(Collected data)
*** Block opens ***

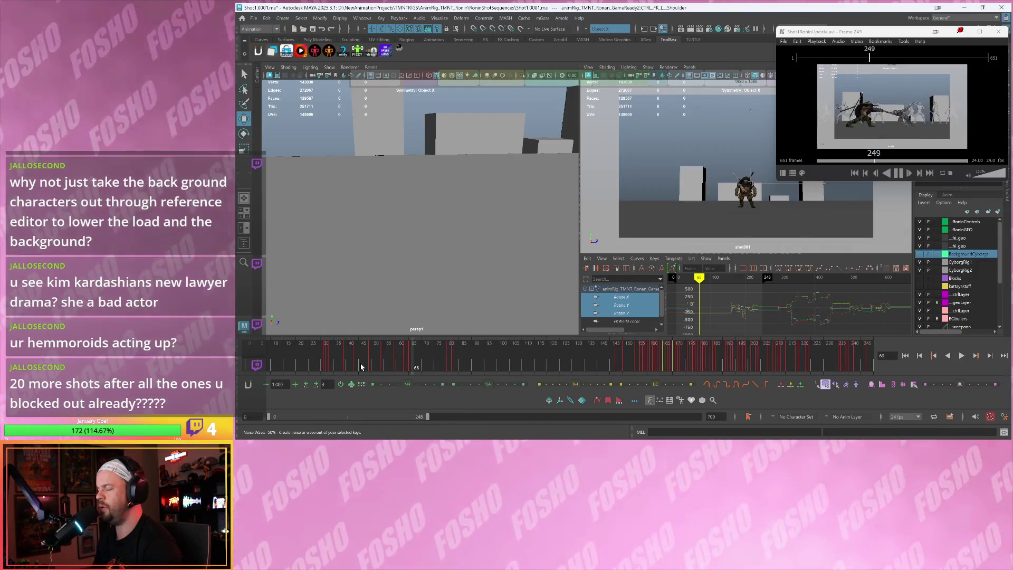
{"action": "key", "text": "alt+v"}
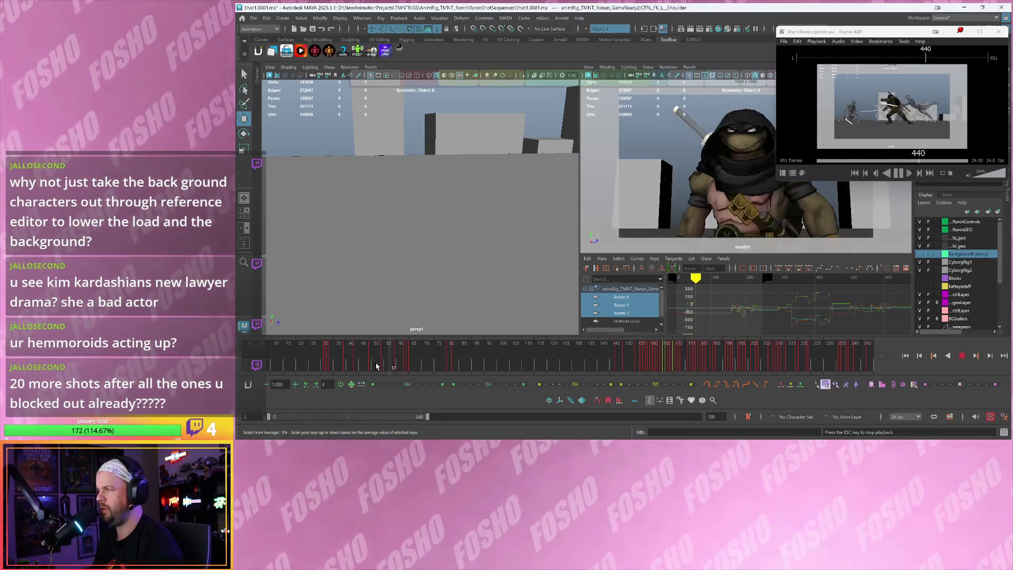
Narrow the playback range to end at frame 133 and play back the shortened range
{"action": "left_click_drag", "start_coordinate": [428, 417], "coordinate": [385, 417]}
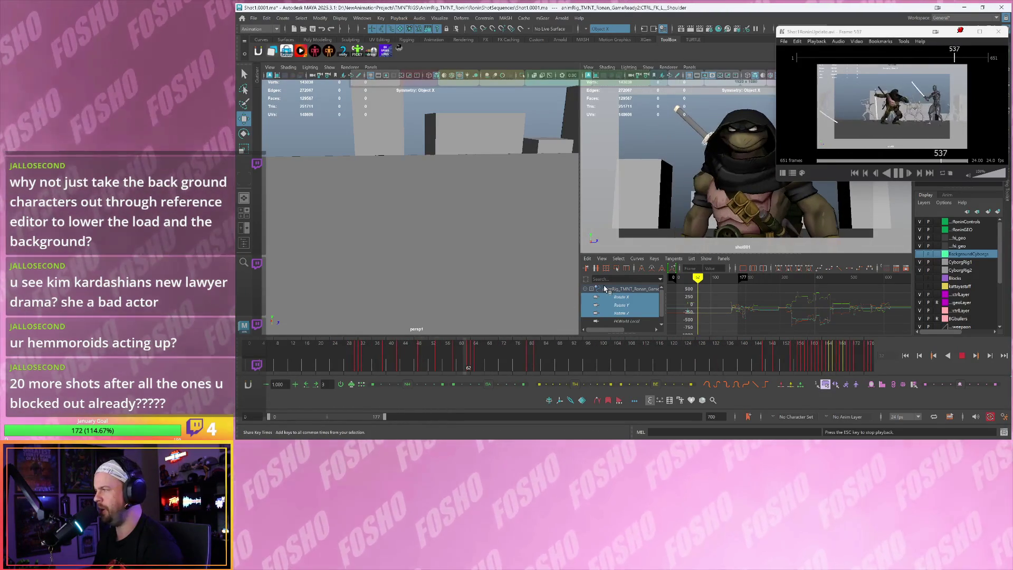
{"action": "key", "text": "Escape"}
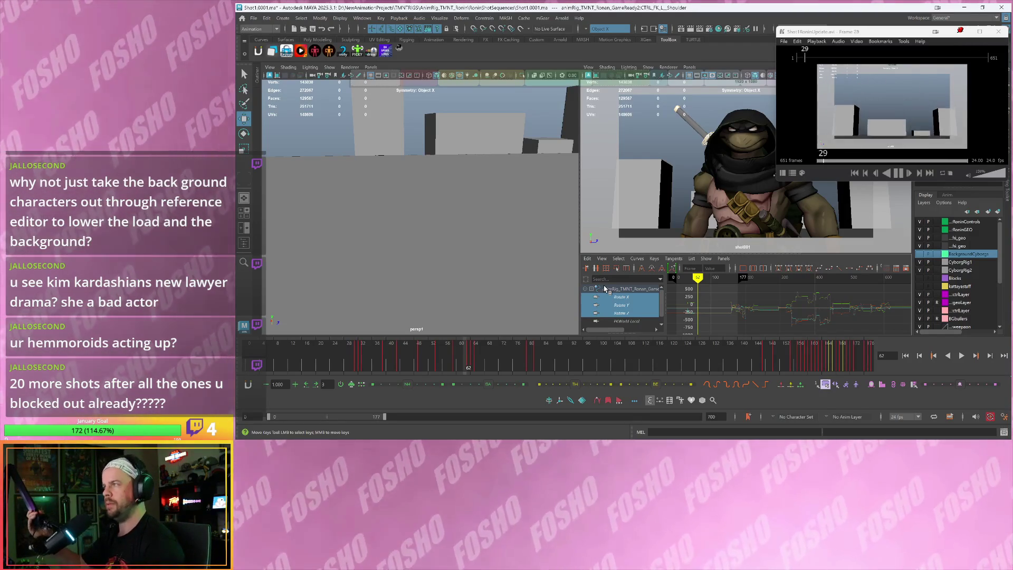
{"action": "left_click", "coordinate": [482, 342]}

*** Block closes ***

A word-for-word restatement of all the lines above is needed, with the pictures omitted.

{"action": "key", "text": "alt+v"}
Narrow the playback range to end at frame 133 and play back the shortened range
{"action": "left_click_drag", "start_coordinate": [428, 417], "coordinate": [385, 417]}
{"action": "key", "text": "Escape"}
{"action": "left_click", "coordinate": [482, 342]}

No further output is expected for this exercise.